Page text:
══════════════════════════════
Comment by dwohnitmok

3 months ago

> First, you can see that time_f only gives you upper bounds for the runtime (they say this in the book explicitly, but in a different context), because who is to say that you cannot find even "faster" equations.

I don't understand the relevance. I'm not asking for exact computation of steps. Big O is fine. And provisional on the current implementation would be the whole point.

> If Isabelle had time_f built into its kernel from the start (the script just runs invisibly to you inside the kernel), would you then say that there is a formal connection in Isabelle between f and its runtime complexity?

No. That would be a clear hack. And it would break a lot of stuff in Isabelle. For example, you would introduce a distinction between first-order and higher-order functions. E.g. how do you calculate the runtime of a function like `map` when you don't have a concrete function to do the substitution on? This kind of thing only works when you have the concrete syntax of a function, which is different from the entire rest of the way the kernel works. (BTW the way the authors of this particular book deal with `map` is they just hard-coded it by hand).

Another illustration of this problem is that you wouldn't be able to state or prove very natural theorems such as "the asymptotic runtime of a sort function based on pairwise comparison can't be less than O(n log(n))".

Just jamming it in the kernel mixes syntactic and semantic concerns together. Depending on how awkward it's done it could affect the soundness of the underlying logic.

E.g. you could just say "oh we'll just make a logical relation `T` that is filled in by the compiler as necessary so e.g. in `map` it'll just have a placeholder that can then get put in" but then what is `T` in the kernel? What's its type? Can you abstract over `T`? What's its runtime representation? Does it even have a runtime representation? What are its deductive rules? So and so forth. And the answers to all these questions are all linked together.

There's a reason why `time_f` approaches haven't been adopted. It's very easy to blow up your logical system accidentally. It's a subtle problem and why I was asking for production examples. There's been some efforts here such as RAML, but it's a thing where you need to find the right balance between a full-blown macro system and a pure denotational deductive system.

> Third, if you wanted to do it not axiomatically (which is what this is: it is an axiomatic approach to runtime complexity), but definitionally, then you have to come up with a lot of definitions

The problem isn't axiomatic vs definitional, the problem is denotational vs operational. Once you decide one way or the other then the rest comes after that. Right now you can't even write a morphism between an Isabelle function and a machine function, let alone prove it.

8 comments

dwohnitmok

auggierose 3 months ago

> I don't understand the relevance. I'm not asking for exact computation of steps. Big O is fine. And provisional on the current implementation would be the whole point.

What do you mean by "the current implementation"? Isabelle defines mathematical functions, not running code.

> No. That would be a clear hack. And it would break a lot of stuff in Isabelle.

You are thinking a little bit too simplistic here. Of course you have to do some work to integrate it properly. In particular, you would need to have to generate inequalities (upper bounds) as runtime theorems. Just as code generation (for example to Ocaml) is integrated with Isabelle, this approach could be integrated similarly, and I don't think there would be any danger to the logic. Note that for code generation, you also have to provide special theorems for higher-order functions. But it would definitely be interesting to work this out in detail.
══════════════════════════════
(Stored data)
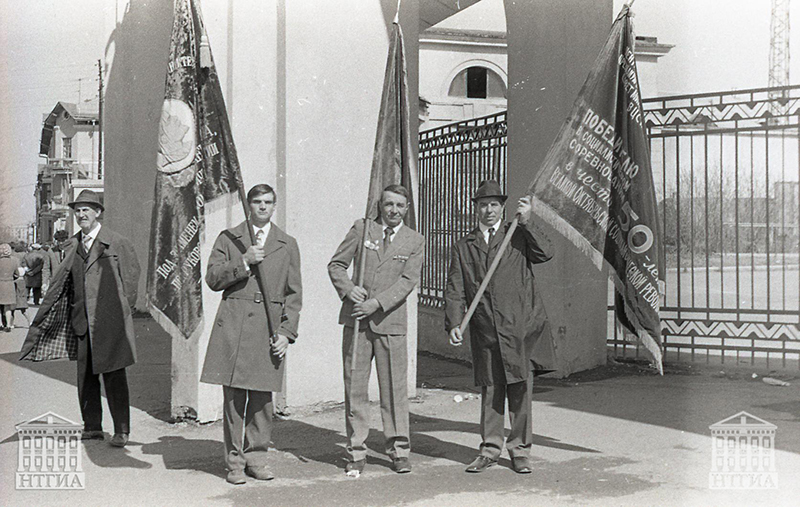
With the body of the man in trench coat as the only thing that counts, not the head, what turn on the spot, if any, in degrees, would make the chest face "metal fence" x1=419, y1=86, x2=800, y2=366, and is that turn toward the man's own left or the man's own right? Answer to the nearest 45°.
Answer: approximately 135° to the man's own left

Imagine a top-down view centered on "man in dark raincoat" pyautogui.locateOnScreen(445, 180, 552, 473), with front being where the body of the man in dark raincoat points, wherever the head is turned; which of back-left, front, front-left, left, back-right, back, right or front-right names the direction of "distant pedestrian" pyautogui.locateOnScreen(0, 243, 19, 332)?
back-right

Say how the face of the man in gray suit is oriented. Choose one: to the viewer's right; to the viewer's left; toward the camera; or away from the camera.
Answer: toward the camera

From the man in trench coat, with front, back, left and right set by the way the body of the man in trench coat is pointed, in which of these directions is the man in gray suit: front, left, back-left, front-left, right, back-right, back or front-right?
left

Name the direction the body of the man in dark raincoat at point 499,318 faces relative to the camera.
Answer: toward the camera

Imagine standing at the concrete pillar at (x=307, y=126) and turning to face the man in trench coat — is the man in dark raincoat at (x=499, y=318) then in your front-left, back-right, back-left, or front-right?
front-left

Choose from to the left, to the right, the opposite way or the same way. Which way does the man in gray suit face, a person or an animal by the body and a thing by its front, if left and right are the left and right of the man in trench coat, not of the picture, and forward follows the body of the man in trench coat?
the same way

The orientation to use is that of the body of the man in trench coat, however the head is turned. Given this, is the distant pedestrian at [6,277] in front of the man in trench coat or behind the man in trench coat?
behind

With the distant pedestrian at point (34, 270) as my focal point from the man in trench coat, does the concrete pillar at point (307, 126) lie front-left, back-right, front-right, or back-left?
front-right

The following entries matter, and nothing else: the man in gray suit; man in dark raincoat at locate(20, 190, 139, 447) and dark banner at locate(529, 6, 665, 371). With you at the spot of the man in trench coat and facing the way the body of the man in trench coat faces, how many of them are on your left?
2

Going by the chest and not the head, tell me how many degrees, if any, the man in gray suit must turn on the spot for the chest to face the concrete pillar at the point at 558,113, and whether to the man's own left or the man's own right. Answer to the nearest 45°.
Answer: approximately 135° to the man's own left

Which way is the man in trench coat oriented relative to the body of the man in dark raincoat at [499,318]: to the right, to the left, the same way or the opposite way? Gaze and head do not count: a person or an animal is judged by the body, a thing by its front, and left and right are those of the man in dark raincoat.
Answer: the same way

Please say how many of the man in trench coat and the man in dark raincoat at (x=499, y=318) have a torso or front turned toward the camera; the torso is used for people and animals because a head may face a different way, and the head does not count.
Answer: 2

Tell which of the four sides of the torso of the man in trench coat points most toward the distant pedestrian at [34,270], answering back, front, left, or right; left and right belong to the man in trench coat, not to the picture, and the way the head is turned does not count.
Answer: back

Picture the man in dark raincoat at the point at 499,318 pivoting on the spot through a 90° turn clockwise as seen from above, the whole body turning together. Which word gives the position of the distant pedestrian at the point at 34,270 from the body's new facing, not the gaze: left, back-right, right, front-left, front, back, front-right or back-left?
front-right

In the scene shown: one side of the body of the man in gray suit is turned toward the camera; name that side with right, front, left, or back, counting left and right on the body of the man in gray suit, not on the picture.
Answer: front
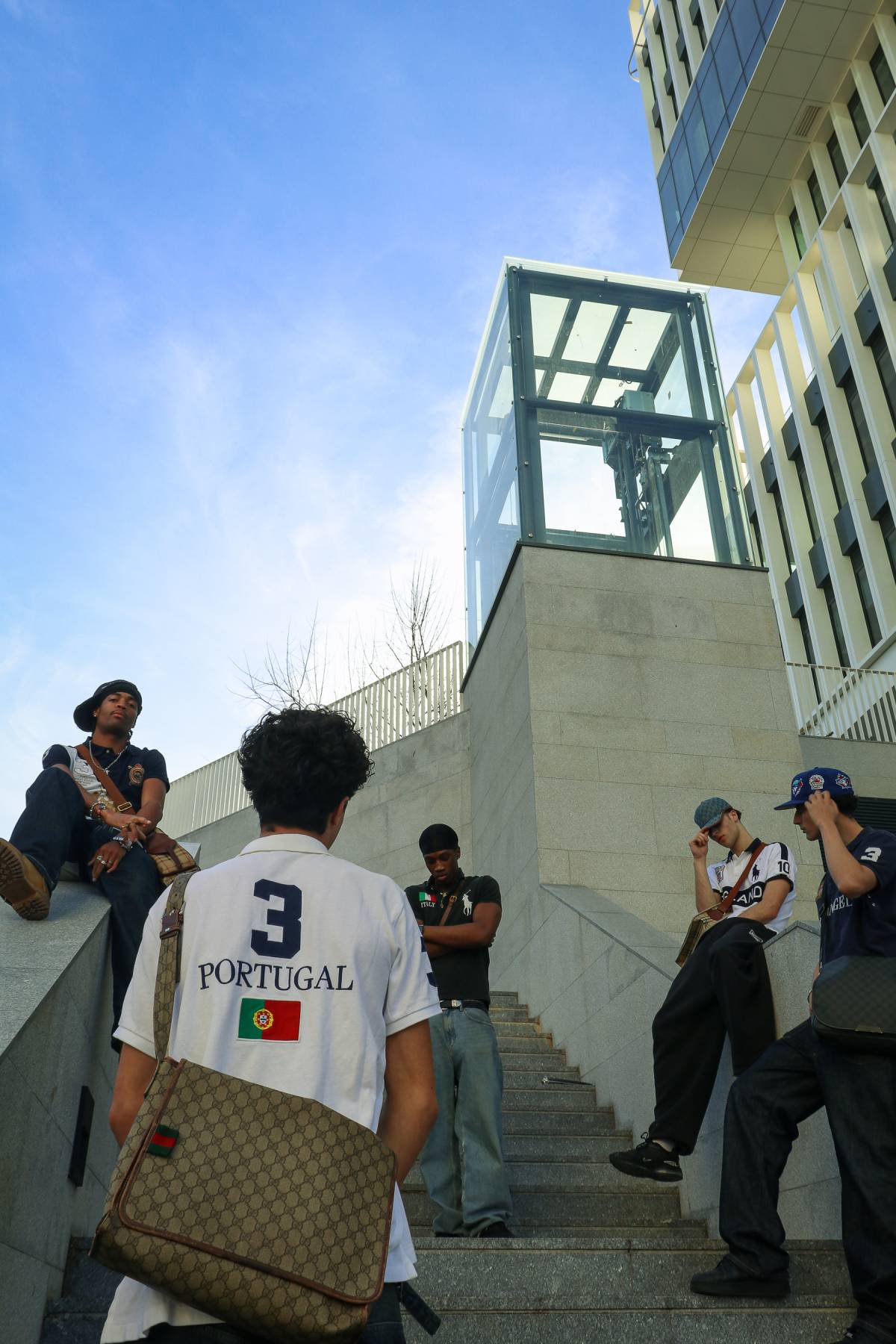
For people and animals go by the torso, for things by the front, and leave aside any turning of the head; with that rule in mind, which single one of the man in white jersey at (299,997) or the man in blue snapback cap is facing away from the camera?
the man in white jersey

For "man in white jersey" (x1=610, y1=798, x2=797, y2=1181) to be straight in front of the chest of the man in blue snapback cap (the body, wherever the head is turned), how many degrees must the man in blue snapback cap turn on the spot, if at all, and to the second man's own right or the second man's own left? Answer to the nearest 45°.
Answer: approximately 45° to the second man's own right

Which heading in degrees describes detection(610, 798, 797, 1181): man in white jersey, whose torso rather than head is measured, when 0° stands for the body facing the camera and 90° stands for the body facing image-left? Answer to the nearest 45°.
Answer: approximately 45°

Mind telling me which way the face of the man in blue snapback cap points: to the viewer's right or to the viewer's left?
to the viewer's left

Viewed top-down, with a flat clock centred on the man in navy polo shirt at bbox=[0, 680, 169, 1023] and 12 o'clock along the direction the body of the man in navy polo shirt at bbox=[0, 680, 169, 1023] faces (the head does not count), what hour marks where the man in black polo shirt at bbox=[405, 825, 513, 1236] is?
the man in black polo shirt at bbox=[405, 825, 513, 1236] is roughly at 9 o'clock from the man in navy polo shirt at bbox=[0, 680, 169, 1023].

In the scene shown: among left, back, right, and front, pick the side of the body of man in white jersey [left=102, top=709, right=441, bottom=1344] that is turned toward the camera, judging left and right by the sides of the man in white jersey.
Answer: back

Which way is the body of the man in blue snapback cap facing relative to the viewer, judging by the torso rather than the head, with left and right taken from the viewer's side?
══════════════════════════════
What needs to be done:
Carry on the forum thread about proving runtime complexity in Isabelle, starting after its last sentence.

Expected answer:
> wouldn't be able to state or prove very natural theorems such as "the asymptotic runtime of a sort function based on pairwise comparison can't be less than O(n log(n))"

No, you wouldn't, because the approach only proves upper bounds. As stated before. So lower bounds on runtime complexity would not be natural at all in this framework.

> The problem isn't axiomatic vs definitional, the problem is denotational vs operational.

You have to explain what you mean by that. Of course you can write these morphisms, you need to define your machines and machine functions first though, which is a lot of work. Maybe start with just a Turing machine first. The upside of all this work: you could also prove theorems about lower bounds now.

dwohnitmok 3 months ago
> What do you mean by "the current implementation"? Isabelle defines mathematical functions, not running code.
This is the whole problem! The line gets blurry with `primrec`, `fun`, and `function` and indeed the book is treating Isabelle definitions as runnable code (and a lot of uses of Isabelle with code extraction do the same).
But precisely because Isabelle technically doesn't define running code it's really hard to make cost functions and relate them to the original Isabelle function.
E.g. here's another definition of `double`.
definition double :: "nat => nat" where "double n = (THE y. y + n = 3 * n)"
Perfectly reasonable in Isabelle. How do you generate the cost function for it? A reasonable answer is "well you don't, you only generate them for certain kinds of definitions, just like other lemmas in Isabelle," which then leads me to...
> Of course you have to do some work to integrate it properly. In particular, you would need to have to generate inequalities (upper bounds) as runtime theorems. Just as code generation (for example to Ocaml) is integrated with Isabelle, this approach could be integrated similarly, and I don't think there would be any danger to the logic.
Okay so how would you do this? Again the point here is to have some formal connection between the runtime cost function and the original function. This boils down to one of two ways in Isabelle (which technically are both the same, but they have meaningful ergonomic differenes). One is as a relation so e.g. a `T` such that
T_rel(f, time_f)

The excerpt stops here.